Friday, 29 March 2019

End of the line

Brexit day. Supposedly. There's no getting around it. Theresa May's deal is a long way from what anybody wanted. According to reports, there were cheers from Brexiters outside Westminster when it was announced that the deal had yet again failed to pass. But now it all hangs in the balance. The legal default may be no deal but we have a little while to go before we know exactly which way this goes.

As a long time Brexit campaigner you might expect of me that I would be joining the protest outside Westminster, but this is as much the failure of Brexiters as it is parliament as an institution. I'm not wasting my money to wave flags at a Tommy Robinson jamboree or listen to witless speeches from the likes of Claire Fox of the Spiked ilk who have contributed precisely nothing to the debate over the last three years.

Moreover, leaving without a deal is not something to be celebrated. Terminating all formal trade relations and cooperation accords with our nearest and largest neighbour in peacetime is far from an accomplishment. No deal cannot stay no deal and in due course we'll be back in negotiations with the EU where the preconditions will be to implement the backstop as is and to cough up the £39bn - so we haven't actually achieved anything except to kick our own exporters in the balls.

Though there is much blame to go around, I can no longer single out any one culprit. In the end the ERG didn't come close to winning parliament over to their ideas, but parliament have enabled them through their collective ignorance, indolence and disarray. They could at any time have asserted themselves to hold the executive to account but passed up every opportunity to do so. We have drifted to this point by way of not making any affirmative decisions.

Ultimately, though, this comes down to a schism between parliament and the public. Parliament just won't do what is required of it to deliver on the 2016 vote. They could have leveraged the softer Brexit they prefer. There have been a number of votes on the EEA Efta option, but instead have kicked the can down the road as often as Mrs May has. It was always going to be pushed right to the wire. Now we are at the wire, it comes down to a face-off between no deal and no Brexit. Essentially this is economic blackmail hoping that enough moderate leavers will chicken out. I think it's a little late for that.
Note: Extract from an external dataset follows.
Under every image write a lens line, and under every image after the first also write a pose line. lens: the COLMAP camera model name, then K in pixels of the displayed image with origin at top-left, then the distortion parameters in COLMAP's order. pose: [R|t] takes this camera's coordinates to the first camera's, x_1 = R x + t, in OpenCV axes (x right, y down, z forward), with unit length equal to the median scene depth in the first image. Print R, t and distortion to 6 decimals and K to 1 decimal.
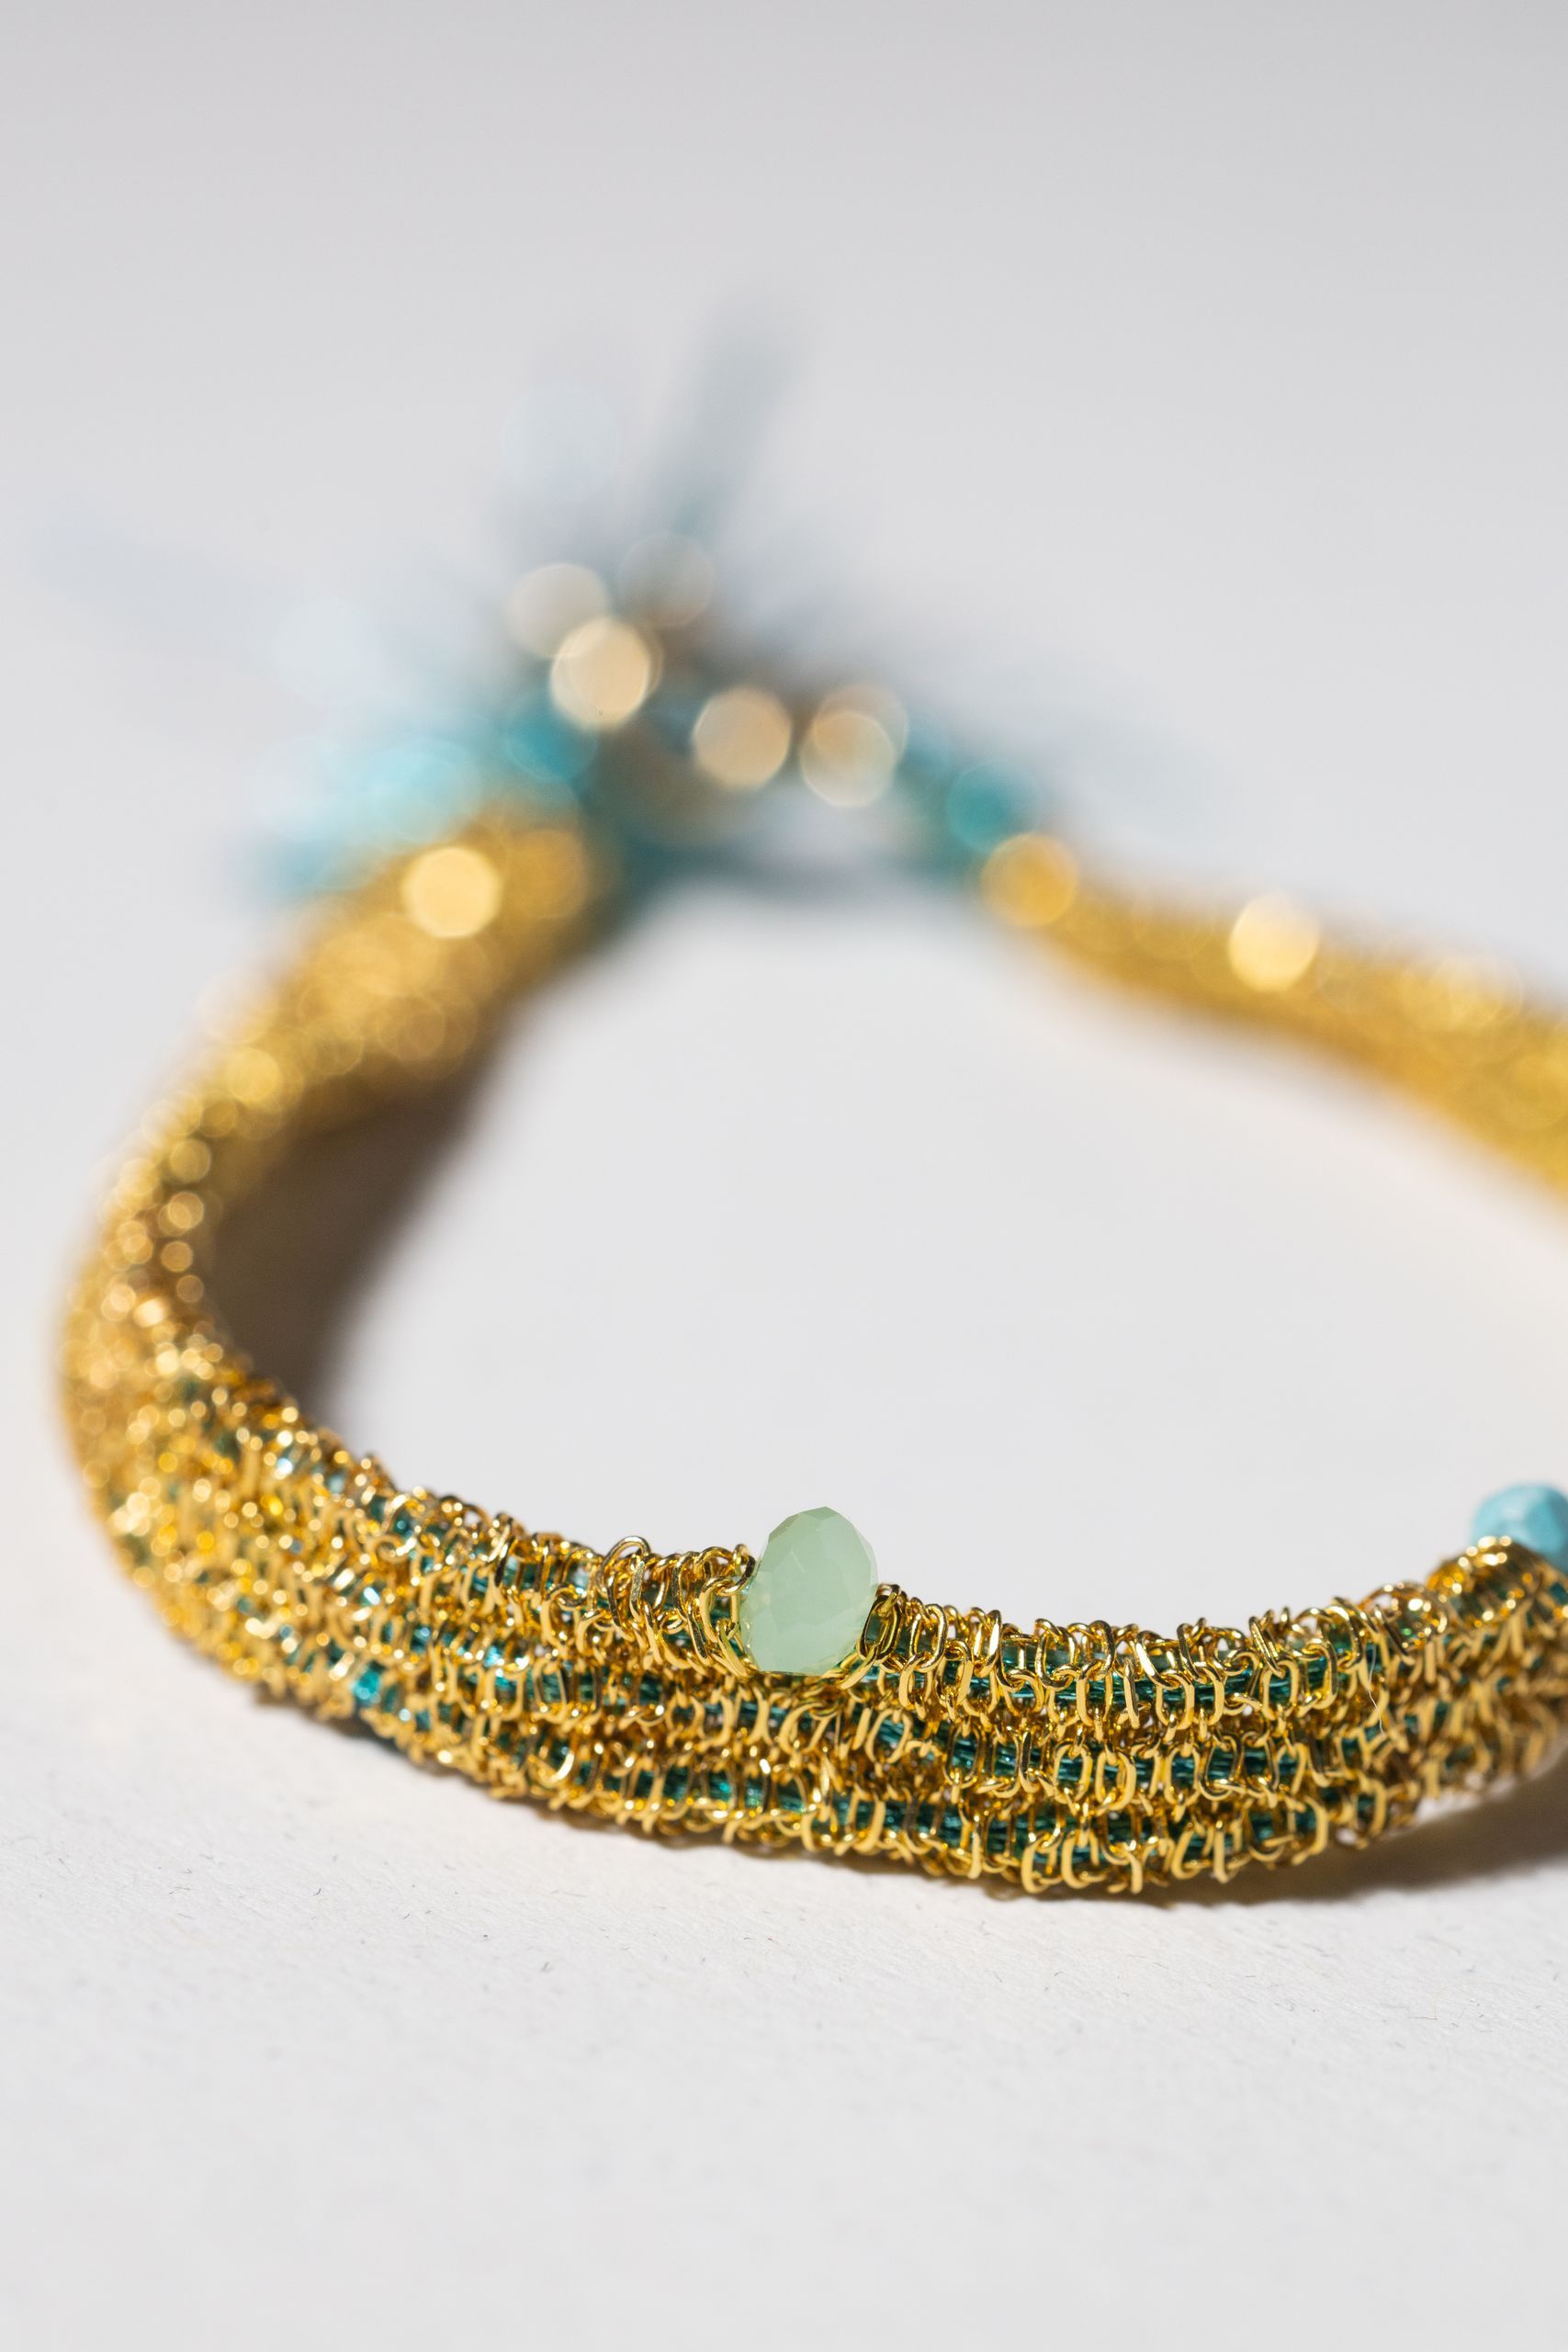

As ever, though, the decision is not wholly our own. Brussels will have it's own views in due course, and whatever their verdict will be contingent on Mrs May going back to them with a coherent and decisive message. There is no reason to believe such will be forthcoming. Brussels may very well conclude that there is no mileage in letting this drag on.

The next few days will be telling. The government and parliament both have their work cut out but if they've not yet realised the urgency and gravity of their inaction by now then they probably never will. An accidental Brexit where we simply run out of time and options looks more likely than ever.

If by some means we do end up remaining then I will be torn between two narratives. On the one hand it will be a victory for a newly established ruling class who were never going to let us leave, but then at the same time, with no deal having such profoundly damaging consequences, it is arguable that parliament has done its job. No deal does not have majority support in the country.

Brexiters have held all the top job jobs, had every opportunity to engage in the process and present plans of their own. They could even have voted for May's deal when it mattered. They played for double or quits and there was every possibility they could lose. There was a win within their grasp and they threw it away. All the while, the astonishing ignorance and frivolousness of Brexiteers has undermined their own case through the course of negotiations. Never was a win so readily squandered.

As it happens, though, it really all rests on what Mrs May does next. She would be crucified by her own party were she to revoke Article 50 and there is no apparent support for another referendum. It looks like she has nowhere to go. Parliament's vote has now given control over the Brexit process to the EU Council and Commission. This is the end of the line. Whichever way it goes, this chapter ends in failure.